━━ DOCUMENT TEXT ━━

As the title of A.C. Graham's famous book on early Chinese philosophy---Disputers of the Tao---implies, the meaning of "dao" was contested in ancient China. To begin to sort out these differences, it is useful to distinguish three senses of the word "dao." First, dao is the way things are, the propensities and regularities of the world. This meaning can be specified as "tiandao," or "dao zhi tian," the way of tian (nature, the sky). Second, "dao" can indicate the way people should be (rendao), given these propensities. While Daoists stress the former, Confucians stress the later. Indeed, Confucius is said not to have discussed tiandao (Analects 5.13). For Confucians, rendao was fleshed out in terms of ritual propriety and appropriateness (liyi), stressing the five relations. A Confucian who wants to talk about tiandao, will more often abbreviate it "tian" than "dao" (as in the opening lines of Xunzi's "Discourse on tian"). Thus, it is sometimes said that what Daoists mean by "dao" is (roughly) what Confucians mean by "tian."

━━━

▸ ACTIVITIES
(a) Summarize the passage on the meanings of "dao" in two sentences.
(b) According to the passage on "dao," which section of the Analects is cited for Confucius not discussing tiandao?
(c) Please carry on the passage on the meanings of "dao," picking up after its final sentence.

━━ PROVIDED RECORDS ━━

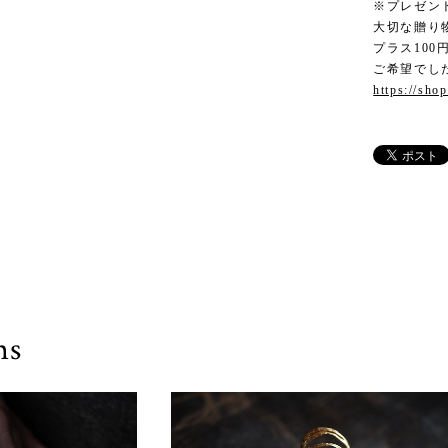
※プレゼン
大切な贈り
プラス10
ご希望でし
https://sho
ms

━━━
━━ PROVIDED RECORDS ━━

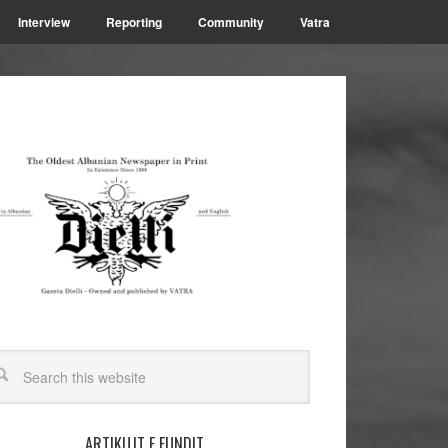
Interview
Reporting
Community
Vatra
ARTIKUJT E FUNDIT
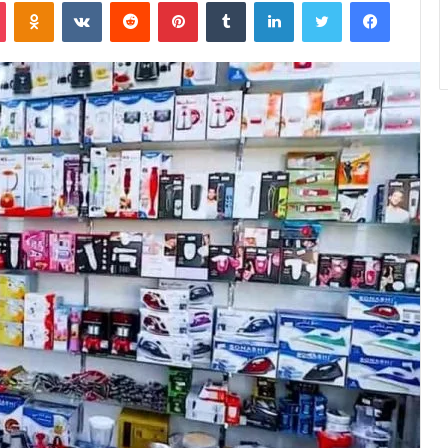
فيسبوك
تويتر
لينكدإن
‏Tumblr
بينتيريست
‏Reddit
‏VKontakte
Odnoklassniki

━━━

▸ RESPONSES IN ORDER
(a) The meaning of "dao" was contested in ancient China, and the word can mean the way things are, the way of tian (tiandao), or the way people should be given those propensities (rendao). Daoists stress the former while Confucians stress the latter, fleshing out rendao through ritual propriety and appropriateness, so it is sometimes said that what Daoists mean by "dao" is roughly what Confucians mean by "tian."

(b) Analects 5.13.

(c)
The third sense that the word "dao" carries is that of "discourse," in particular, a moral guiding discourse. Eric Hutton describes dao as "an overall conception of how to live upon which deliberation focuses" (Hutton 2002, p. 372). Mencius defines dao as conjoining ren (consummate virtue) with ren (people), and putting it into words (7B16). Laozi, on the other hand, says, "The way (dao) that can be articulated (dao), is not the constant way (dao)."

According to Xunzi, the concept of rendao (the way of people) required conscious activity (wei) on the part of people for its construction and articulation. As Chen Daqi explains, "The standards of ritual and propriety for ordering a country and cultivating oneself originate from exemplary people and are produced by sages. It is people themselves who invent and establish them, they do not exist naturally. Because tian cannot be patterned after, people must establish [liyi] themselves. Xunzi does not establish the way of people (rendao) based on the way of tian (tiandao). This is the great distinguishing character of Xunzi's theory. The way of people is what people create. This view can be called artificialism" (Chen 1954, p. 5). Thus rendao is both the way for people to follow, and a way created, articulated, and extended by exemplary people. It is the latter that Confucius stress in Analects 15.29: "People are able to broaden dao, it is not dao that broadens people."